Il arriva dans une forêt et vit un homme qui arrachait du sol six grands arbres, aussi facilement que s'il se fût agi de tiges de blé.
- Veux-tu venir avec moi ? demanda le soldat.
- Oui, dit l'autre. Mais d'abord, je vais porter ce fagot à ma mère.
Et il enroula un tronc autour des cinq autres, mit ce fagot d'un nouveau genre sur son épaule et s'en alla. Il revint bientôt et partit avec le soldat. Nos deux compagnons aperçurent un peu plus loin un chasseur qui mettait son arme en joue, bien qu'on ne vît aucun gibier à la ronde.

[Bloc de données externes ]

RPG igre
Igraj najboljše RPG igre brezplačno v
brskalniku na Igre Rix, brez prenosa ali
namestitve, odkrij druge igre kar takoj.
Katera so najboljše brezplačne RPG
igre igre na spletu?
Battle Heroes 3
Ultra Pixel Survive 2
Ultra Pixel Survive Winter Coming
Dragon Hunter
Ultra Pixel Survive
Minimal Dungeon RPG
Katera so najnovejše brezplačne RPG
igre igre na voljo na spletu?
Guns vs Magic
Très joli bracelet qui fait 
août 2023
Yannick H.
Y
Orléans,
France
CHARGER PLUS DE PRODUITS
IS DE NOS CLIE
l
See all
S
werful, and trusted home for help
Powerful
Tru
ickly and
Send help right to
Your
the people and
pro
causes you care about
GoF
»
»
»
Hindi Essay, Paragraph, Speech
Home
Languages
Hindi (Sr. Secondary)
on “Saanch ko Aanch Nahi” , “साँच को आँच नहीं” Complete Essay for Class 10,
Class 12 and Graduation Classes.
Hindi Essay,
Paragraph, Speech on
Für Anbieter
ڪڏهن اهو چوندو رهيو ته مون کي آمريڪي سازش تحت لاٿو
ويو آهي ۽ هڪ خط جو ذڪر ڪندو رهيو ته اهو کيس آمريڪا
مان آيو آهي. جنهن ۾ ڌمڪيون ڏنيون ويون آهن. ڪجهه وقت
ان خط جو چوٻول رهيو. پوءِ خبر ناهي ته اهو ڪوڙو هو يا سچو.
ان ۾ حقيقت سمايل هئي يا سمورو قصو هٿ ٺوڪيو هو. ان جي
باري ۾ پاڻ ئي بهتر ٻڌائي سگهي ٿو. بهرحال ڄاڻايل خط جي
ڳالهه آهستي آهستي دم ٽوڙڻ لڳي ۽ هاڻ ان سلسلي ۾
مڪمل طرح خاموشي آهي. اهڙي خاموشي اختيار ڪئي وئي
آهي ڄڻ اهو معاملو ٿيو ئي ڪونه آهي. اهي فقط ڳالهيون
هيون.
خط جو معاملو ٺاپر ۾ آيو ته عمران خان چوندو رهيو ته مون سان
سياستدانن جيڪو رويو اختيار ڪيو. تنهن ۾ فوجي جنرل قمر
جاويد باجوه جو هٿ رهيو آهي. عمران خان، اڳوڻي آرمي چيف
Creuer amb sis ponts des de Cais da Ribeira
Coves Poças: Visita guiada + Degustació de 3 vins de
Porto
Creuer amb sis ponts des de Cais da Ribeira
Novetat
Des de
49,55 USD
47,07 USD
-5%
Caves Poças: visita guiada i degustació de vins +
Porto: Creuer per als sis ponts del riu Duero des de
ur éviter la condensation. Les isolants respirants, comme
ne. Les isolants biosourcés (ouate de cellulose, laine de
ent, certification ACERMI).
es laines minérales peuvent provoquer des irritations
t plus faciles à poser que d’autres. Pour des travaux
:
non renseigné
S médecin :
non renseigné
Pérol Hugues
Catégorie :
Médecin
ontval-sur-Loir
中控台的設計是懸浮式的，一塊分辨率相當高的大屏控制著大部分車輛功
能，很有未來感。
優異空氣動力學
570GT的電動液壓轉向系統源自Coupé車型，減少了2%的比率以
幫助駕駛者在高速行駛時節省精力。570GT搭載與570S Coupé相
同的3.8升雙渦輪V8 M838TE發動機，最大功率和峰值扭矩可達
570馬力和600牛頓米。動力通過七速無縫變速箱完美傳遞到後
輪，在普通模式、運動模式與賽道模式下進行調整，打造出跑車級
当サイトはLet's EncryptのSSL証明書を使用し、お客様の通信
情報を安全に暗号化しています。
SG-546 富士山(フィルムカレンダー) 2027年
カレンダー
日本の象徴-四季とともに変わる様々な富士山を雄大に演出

- Sur quoi vas-tu tirer ? demanda le soldat.
- Il y a, sur la branche d'un chêne à une lieue d'ici, une grosse mouche à laquelle je veux crever l’oeil gauche.
- Viens plutôt avec nous, dit le soldat. A nous trois, nous allons faire du bon travail.
Ils firent ensemble un bout de chemin et furent surpris de voir trois moulins dont les ailes tournaient à toute vitesse, bien qu'il n'y eût pas un souffle de vent.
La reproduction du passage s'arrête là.